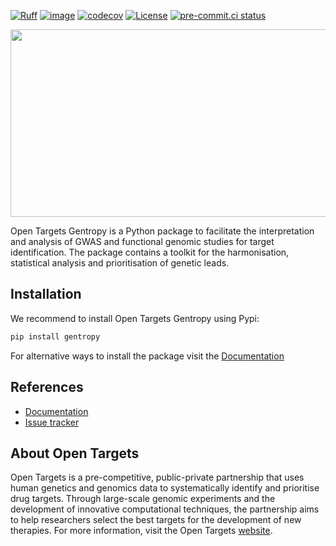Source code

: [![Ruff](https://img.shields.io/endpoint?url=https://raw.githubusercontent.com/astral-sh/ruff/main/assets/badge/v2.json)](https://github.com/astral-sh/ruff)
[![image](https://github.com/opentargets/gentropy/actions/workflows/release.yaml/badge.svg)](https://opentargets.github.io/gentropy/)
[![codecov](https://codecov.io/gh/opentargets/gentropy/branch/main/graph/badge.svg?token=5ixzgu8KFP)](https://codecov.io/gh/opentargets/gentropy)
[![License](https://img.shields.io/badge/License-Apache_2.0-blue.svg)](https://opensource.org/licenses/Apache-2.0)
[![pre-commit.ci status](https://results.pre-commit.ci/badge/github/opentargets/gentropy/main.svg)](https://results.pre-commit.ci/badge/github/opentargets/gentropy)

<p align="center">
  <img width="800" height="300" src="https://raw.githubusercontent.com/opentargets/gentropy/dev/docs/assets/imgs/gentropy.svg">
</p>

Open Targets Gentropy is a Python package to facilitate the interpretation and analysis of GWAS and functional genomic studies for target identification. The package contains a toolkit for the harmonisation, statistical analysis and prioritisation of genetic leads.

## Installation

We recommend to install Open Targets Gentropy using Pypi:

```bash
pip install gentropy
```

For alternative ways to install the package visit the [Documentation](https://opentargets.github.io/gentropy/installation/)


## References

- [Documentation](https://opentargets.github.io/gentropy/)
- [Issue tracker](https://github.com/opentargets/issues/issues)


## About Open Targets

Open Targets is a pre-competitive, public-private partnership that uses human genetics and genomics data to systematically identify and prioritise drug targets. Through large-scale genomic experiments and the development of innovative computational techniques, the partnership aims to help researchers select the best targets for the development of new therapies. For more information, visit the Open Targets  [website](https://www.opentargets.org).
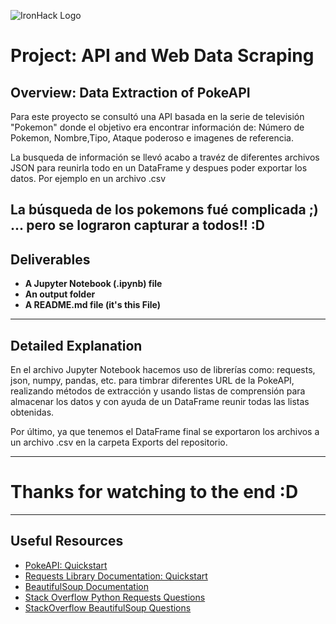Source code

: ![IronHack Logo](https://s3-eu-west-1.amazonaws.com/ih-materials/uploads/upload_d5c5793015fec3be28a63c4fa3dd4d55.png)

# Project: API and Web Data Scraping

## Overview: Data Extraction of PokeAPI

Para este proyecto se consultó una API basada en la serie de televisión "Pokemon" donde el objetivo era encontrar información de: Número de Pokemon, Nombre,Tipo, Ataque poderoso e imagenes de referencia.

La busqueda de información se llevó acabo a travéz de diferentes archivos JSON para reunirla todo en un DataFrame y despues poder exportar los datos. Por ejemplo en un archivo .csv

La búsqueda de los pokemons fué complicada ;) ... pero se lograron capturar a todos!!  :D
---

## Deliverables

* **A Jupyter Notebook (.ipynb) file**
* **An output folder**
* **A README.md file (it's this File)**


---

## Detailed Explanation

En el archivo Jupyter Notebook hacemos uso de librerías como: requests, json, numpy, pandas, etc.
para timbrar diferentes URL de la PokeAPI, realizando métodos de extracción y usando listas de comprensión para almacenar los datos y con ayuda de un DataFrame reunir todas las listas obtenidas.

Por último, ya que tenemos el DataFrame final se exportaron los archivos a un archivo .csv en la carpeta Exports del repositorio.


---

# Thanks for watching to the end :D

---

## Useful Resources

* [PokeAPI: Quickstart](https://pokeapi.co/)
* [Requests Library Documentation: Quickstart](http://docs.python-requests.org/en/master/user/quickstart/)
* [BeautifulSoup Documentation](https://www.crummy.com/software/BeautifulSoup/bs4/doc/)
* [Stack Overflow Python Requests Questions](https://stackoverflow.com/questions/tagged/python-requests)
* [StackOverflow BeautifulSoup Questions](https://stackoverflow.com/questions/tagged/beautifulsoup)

---

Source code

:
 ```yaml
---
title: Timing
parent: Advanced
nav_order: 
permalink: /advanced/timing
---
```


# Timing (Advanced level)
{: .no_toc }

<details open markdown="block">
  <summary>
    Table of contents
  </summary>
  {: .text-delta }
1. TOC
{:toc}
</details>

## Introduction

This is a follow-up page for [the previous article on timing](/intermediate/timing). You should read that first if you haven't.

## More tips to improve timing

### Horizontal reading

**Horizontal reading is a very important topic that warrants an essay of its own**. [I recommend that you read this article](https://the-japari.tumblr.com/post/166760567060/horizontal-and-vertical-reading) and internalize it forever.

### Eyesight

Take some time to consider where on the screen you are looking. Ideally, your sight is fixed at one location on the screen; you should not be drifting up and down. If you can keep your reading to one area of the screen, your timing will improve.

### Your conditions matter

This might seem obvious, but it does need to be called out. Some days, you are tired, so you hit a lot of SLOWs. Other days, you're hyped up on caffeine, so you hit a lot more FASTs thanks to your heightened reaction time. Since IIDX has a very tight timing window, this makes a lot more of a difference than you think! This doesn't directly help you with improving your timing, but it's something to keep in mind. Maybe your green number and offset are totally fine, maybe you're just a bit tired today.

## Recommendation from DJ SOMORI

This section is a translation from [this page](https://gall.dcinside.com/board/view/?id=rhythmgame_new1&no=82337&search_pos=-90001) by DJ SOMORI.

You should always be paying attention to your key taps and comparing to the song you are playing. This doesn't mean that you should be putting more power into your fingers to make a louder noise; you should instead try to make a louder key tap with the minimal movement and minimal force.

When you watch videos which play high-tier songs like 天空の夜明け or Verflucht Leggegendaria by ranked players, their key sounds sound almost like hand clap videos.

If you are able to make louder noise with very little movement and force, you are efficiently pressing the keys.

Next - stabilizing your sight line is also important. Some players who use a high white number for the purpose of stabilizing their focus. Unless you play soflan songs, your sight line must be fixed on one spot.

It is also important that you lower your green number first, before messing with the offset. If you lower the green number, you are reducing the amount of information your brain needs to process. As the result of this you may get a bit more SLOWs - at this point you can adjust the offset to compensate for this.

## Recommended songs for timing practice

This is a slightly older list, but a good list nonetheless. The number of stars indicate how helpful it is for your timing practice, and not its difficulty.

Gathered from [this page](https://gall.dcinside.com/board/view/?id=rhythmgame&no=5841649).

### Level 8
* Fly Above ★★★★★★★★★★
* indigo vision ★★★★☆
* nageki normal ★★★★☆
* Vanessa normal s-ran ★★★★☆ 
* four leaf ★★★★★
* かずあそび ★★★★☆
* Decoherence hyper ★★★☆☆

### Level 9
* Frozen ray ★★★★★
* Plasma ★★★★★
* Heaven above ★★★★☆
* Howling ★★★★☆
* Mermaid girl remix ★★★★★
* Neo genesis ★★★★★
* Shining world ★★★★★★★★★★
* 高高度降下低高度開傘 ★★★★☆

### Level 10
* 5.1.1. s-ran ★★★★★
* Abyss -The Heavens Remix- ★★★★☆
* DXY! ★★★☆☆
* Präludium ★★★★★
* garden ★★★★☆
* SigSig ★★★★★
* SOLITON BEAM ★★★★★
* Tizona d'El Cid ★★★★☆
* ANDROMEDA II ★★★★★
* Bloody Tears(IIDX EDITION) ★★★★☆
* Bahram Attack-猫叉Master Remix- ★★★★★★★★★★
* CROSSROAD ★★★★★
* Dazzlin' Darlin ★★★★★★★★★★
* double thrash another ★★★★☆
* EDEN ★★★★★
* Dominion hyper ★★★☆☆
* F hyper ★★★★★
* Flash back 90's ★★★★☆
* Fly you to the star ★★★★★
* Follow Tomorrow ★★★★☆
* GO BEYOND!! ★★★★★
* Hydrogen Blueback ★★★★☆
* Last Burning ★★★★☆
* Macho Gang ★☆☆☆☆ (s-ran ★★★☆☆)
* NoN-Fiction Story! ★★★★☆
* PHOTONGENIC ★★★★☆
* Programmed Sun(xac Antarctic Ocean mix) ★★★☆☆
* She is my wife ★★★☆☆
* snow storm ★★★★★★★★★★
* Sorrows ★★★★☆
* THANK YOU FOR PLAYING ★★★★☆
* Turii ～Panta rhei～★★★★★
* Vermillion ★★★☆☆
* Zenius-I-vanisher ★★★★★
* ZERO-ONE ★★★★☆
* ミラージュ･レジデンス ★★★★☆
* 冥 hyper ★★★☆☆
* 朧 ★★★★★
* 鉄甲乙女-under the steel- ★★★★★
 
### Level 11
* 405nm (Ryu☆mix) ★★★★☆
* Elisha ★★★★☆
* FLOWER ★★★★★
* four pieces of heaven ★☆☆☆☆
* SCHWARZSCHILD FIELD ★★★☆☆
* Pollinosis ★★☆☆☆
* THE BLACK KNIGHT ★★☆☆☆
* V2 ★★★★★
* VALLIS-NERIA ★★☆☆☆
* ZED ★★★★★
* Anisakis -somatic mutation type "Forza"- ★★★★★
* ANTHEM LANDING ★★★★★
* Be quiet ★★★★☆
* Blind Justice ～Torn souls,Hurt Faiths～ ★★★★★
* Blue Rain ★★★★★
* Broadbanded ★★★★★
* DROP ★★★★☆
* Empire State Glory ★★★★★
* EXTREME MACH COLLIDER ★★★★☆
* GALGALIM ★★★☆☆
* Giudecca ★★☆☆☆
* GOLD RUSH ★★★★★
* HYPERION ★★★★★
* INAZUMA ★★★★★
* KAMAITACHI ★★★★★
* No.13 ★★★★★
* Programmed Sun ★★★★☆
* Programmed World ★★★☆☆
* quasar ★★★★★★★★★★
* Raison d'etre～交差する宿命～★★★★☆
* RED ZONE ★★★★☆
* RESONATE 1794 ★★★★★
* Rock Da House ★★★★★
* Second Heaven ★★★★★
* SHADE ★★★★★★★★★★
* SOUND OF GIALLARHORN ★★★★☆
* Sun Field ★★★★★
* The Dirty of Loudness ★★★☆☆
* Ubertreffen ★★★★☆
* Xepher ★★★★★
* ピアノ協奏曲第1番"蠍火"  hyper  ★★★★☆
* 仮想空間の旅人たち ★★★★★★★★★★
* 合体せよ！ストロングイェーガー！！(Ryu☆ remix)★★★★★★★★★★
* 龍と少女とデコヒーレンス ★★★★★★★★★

---

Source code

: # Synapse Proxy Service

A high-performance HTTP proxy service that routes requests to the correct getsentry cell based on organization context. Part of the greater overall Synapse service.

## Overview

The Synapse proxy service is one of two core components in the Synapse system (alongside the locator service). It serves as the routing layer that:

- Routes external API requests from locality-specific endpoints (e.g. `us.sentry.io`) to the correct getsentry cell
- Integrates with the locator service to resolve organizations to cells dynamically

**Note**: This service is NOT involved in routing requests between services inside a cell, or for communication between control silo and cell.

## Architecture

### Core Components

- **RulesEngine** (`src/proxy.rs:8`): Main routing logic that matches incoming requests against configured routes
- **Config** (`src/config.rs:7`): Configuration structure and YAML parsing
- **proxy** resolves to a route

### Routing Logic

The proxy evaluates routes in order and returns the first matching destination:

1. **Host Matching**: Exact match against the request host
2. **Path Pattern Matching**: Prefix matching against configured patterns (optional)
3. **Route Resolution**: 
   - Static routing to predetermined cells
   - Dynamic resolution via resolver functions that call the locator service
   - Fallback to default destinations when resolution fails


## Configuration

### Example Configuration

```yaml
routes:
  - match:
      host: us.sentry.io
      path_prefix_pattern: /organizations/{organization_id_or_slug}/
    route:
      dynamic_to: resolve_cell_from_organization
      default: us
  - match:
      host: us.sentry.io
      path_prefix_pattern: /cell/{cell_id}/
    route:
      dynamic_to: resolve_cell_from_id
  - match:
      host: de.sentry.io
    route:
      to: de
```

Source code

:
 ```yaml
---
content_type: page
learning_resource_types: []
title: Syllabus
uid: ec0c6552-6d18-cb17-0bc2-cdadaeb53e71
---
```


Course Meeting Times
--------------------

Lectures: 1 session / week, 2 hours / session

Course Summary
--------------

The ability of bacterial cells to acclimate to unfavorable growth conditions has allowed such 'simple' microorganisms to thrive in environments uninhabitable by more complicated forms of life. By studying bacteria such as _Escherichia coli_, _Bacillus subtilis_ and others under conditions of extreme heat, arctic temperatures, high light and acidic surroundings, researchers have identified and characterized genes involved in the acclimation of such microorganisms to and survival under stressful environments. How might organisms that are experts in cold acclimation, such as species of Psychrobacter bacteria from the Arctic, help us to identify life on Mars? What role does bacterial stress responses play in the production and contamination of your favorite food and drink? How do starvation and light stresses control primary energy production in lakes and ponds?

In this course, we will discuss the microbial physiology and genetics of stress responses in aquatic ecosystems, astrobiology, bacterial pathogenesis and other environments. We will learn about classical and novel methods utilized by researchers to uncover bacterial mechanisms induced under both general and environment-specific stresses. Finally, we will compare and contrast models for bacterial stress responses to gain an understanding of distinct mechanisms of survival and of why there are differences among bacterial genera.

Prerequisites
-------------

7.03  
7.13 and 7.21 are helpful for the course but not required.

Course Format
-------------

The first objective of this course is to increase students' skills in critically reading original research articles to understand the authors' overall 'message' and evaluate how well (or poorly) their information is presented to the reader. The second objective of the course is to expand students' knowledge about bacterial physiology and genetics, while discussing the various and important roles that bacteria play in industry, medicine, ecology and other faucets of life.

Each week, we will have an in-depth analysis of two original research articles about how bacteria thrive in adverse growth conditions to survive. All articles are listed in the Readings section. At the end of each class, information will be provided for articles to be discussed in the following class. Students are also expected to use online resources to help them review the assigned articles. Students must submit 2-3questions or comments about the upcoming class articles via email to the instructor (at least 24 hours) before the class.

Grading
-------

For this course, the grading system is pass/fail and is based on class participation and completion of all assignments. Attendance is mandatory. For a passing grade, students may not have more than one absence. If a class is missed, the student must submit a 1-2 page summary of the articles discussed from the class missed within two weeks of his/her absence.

**Task objective**
Would you copy out exactly the lines above that start at the one containing "Shining world ★★★★★★★★★★" and end at the one containing "SCHWARZSCHILD FIELD ★★★☆☆", inclusive?

**Answer space**
* Shining world ★★★★★★★★★★
* 高高度降下低高度開傘 ★★★★☆

### Level 10
* 5.1.1. s-ran ★★★★★
* Abyss -The Heavens Remix- ★★★★☆
* DXY! ★★★☆☆
* Präludium ★★★★★
* garden ★★★★☆
* SigSig ★★★★★
* SOLITON BEAM ★★★★★
* Tizona d'El Cid ★★★★☆
* ANDROMEDA II ★★★★★
* Bloody Tears(IIDX EDITION) ★★★★☆
* Bahram Attack-猫叉Master Remix- ★★★★★★★★★★
* CROSSROAD ★★★★★
* Dazzlin' Darlin ★★★★★★★★★★
* double thrash another ★★★★☆
* EDEN ★★★★★
* Dominion hyper ★★★☆☆
* F hyper ★★★★★
* Flash back 90's ★★★★☆
* Fly you to the star ★★★★★
* Follow Tomorrow ★★★★☆
* GO BEYOND!! ★★★★★
* Hydrogen Blueback ★★★★☆
* Last Burning ★★★★☆
* Macho Gang ★☆☆☆☆ (s-ran ★★★☆☆)
* NoN-Fiction Story! ★★★★☆
* PHOTONGENIC ★★★★☆
* Programmed Sun(xac Antarctic Ocean mix) ★★★☆☆
* She is my wife ★★★☆☆
* snow storm ★★★★★★★★★★
* Sorrows ★★★★☆
* THANK YOU FOR PLAYING ★★★★☆
* Turii ～Panta rhei～★★★★★
* Vermillion ★★★☆☆
* Zenius-I-vanisher ★★★★★
* ZERO-ONE ★★★★☆
* ミラージュ･レジデンス ★★★★☆
* 冥 hyper ★★★☆☆
* 朧 ★★★★★
* 鉄甲乙女-under the steel- ★★★★★
 
### Level 11
* 405nm (Ryu☆mix) ★★★★☆
* Elisha ★★★★☆
* FLOWER ★★★★★
* four pieces of heaven ★☆☆☆☆
* SCHWARZSCHILD FIELD ★★★☆☆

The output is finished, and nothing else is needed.